Première difficulté monter et descendre de ce bateau de fortune.
Bateau étroit = tangage assuré
N’ayant pas pris l’option bouée et maillot dans la formule, on essaye d’éviter de finir dans les eaux vaseuses du lac.

Maisons sur le lac Inle en birmanie

Un tour de lac, premier arrêt sur l’un des marchés « flottants »… il se passe sur la terre ferme.
Nous évitons gaiement les nombreuses échoppes pour touristes en manque de bibelots pour arriver sur le marché local. Piments, poulets et jouets à gogo.

Femmes au marché sur le lac Inle

Thib et Julien se font recoudre leurs pantalons en direct. Ils enfilent un longiy, tissu pour homme à nouer autour de la taille et c’est parti pour une réparation express.

Lac Inle Birmanie marchand
S’en suivent des visites quasi interminables de différents ateliers de fabrique locale.
Les tissus en lotus, les cigares, l’orfèvrerie… À chaque fois guidés par notre batelier qui espère bien faire une petite commission sur nos achats.
Les ateliers sont des Disneyland locaux pour touristes en manque de « vraie vie birmane ». Ils se délectent de voir ces gens « si pauvres et si peu équipés en machinerie motorisée ». Les acteurs tisserands partent en pause thé dès le dernier touriste sorti de l’atelier.
Bien sûr, on aurait pu en visiter de nombreux autres. Mais trop c’est trop et nous mettons le holà sur les ambitions pécuniaires du batelier.

Lac Inle Birmanie cigares
Nous prenons la direction de Inthein pour aller jouer les Indiana Jones entre les stuppas.
Long trajet en bateau pour y arriver. Heureusement mes ronflements étaient couverts par ceux du moteur ! Deux petits réveils en chemin :
– la montée d’écluses (sans portes) en essayant de faire décoller la barque le plus haut possible ; remix des bûches à Europa Park
– La croisée avec une famille de buffles se prélassant tranquillement dans les eaux de la rivière. Finalement, on aurait peut être dû prendre l’option bikini !

A destination, nous échangeons avec des marchands qui nous proposent une boisson à base de lait concentré, de perles de tapioca, de gélatine et de sirop rouge … Hmmm un aller simple pour la tourista qui se révèlera finalement agréable au palais.

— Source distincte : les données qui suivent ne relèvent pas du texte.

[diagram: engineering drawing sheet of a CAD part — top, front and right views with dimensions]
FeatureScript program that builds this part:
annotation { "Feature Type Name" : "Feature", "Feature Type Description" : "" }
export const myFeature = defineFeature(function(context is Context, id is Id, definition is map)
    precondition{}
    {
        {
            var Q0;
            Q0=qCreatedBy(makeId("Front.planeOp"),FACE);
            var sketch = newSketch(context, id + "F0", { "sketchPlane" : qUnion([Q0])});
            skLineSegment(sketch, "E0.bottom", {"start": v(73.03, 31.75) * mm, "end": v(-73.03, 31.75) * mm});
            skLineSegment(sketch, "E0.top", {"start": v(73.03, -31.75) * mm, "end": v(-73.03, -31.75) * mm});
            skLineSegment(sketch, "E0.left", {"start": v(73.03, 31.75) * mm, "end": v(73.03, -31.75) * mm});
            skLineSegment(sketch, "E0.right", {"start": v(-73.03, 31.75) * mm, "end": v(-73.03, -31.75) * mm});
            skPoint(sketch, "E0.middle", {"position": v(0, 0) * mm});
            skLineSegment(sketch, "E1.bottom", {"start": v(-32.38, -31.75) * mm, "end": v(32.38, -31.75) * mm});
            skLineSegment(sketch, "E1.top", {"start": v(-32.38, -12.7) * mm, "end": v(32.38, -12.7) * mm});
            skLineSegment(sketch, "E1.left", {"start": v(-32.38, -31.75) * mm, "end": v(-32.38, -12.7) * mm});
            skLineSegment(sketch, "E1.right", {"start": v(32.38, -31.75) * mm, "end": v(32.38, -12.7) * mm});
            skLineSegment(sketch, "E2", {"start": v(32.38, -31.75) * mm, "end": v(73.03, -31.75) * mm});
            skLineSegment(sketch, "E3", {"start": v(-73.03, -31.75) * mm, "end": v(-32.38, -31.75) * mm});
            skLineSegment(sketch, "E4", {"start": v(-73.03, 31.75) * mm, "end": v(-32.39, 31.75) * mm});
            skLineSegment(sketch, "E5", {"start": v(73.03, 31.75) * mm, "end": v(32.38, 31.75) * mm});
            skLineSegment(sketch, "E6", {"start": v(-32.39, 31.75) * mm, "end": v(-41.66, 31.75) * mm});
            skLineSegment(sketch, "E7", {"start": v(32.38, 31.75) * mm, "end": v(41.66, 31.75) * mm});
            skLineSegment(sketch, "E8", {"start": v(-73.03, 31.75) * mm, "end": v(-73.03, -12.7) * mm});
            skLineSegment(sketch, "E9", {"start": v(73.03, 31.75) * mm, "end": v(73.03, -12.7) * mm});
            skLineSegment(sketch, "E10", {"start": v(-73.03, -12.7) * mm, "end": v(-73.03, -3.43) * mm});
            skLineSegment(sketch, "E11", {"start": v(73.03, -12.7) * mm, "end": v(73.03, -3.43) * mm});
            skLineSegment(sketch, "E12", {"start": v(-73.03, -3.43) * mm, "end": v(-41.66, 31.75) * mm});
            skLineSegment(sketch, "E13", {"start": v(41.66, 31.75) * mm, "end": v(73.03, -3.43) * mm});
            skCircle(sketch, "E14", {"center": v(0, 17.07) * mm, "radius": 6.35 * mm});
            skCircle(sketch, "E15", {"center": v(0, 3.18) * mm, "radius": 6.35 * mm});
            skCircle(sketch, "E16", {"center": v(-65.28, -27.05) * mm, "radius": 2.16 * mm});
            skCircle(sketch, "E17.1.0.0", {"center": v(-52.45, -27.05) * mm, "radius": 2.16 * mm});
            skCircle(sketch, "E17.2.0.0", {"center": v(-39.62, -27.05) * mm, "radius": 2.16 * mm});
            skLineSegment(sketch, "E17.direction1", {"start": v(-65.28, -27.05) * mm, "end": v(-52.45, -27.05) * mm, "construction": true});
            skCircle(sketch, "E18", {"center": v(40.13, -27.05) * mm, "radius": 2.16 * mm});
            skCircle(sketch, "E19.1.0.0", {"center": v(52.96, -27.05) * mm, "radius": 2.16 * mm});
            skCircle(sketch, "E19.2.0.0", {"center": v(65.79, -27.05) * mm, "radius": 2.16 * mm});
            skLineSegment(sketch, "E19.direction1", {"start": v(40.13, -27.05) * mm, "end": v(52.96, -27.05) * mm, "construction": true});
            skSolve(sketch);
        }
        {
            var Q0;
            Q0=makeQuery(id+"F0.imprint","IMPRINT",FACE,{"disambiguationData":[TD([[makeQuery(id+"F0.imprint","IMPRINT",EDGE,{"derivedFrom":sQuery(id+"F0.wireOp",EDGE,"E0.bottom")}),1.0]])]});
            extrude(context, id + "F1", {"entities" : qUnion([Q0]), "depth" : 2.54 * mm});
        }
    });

Montée à travers les ruines : pagodes, temples et stuppas par centaines. Le tout envahit par la végétation, des arbres poussant à même les ruines.

Inthein lac Inle Birmanie

Derniers arrêts sur le retour au « monastère des chats sauteurs ». Peu de moines et des chats plus ronfleurs que sauteurs !
Cela nous laissera le loisir de grimper à nouveau sur un pont bien bancal. Mon vertige légendaire n’apprécie pas trop les petites blagues de notre chauffeur : il nous dépose toujours plus loin des sites visités ; toujours un « pont » à traverser. Thib se moque gentillement mais Helena me prend en pitié. Elle me tend ses menottes pour m’accompagner et me guider sur les planches les moins bancales.

Vie sur le lac Inle en Birmanie

Trajet retour au soleil couchant. Des pêcheurs jettent leurs filets sur les eaux rougies et créent ainsi le paysage d’une carte postale. Nous sommes un peu loin pour la photo parfaite mais on vous laisse apprécier.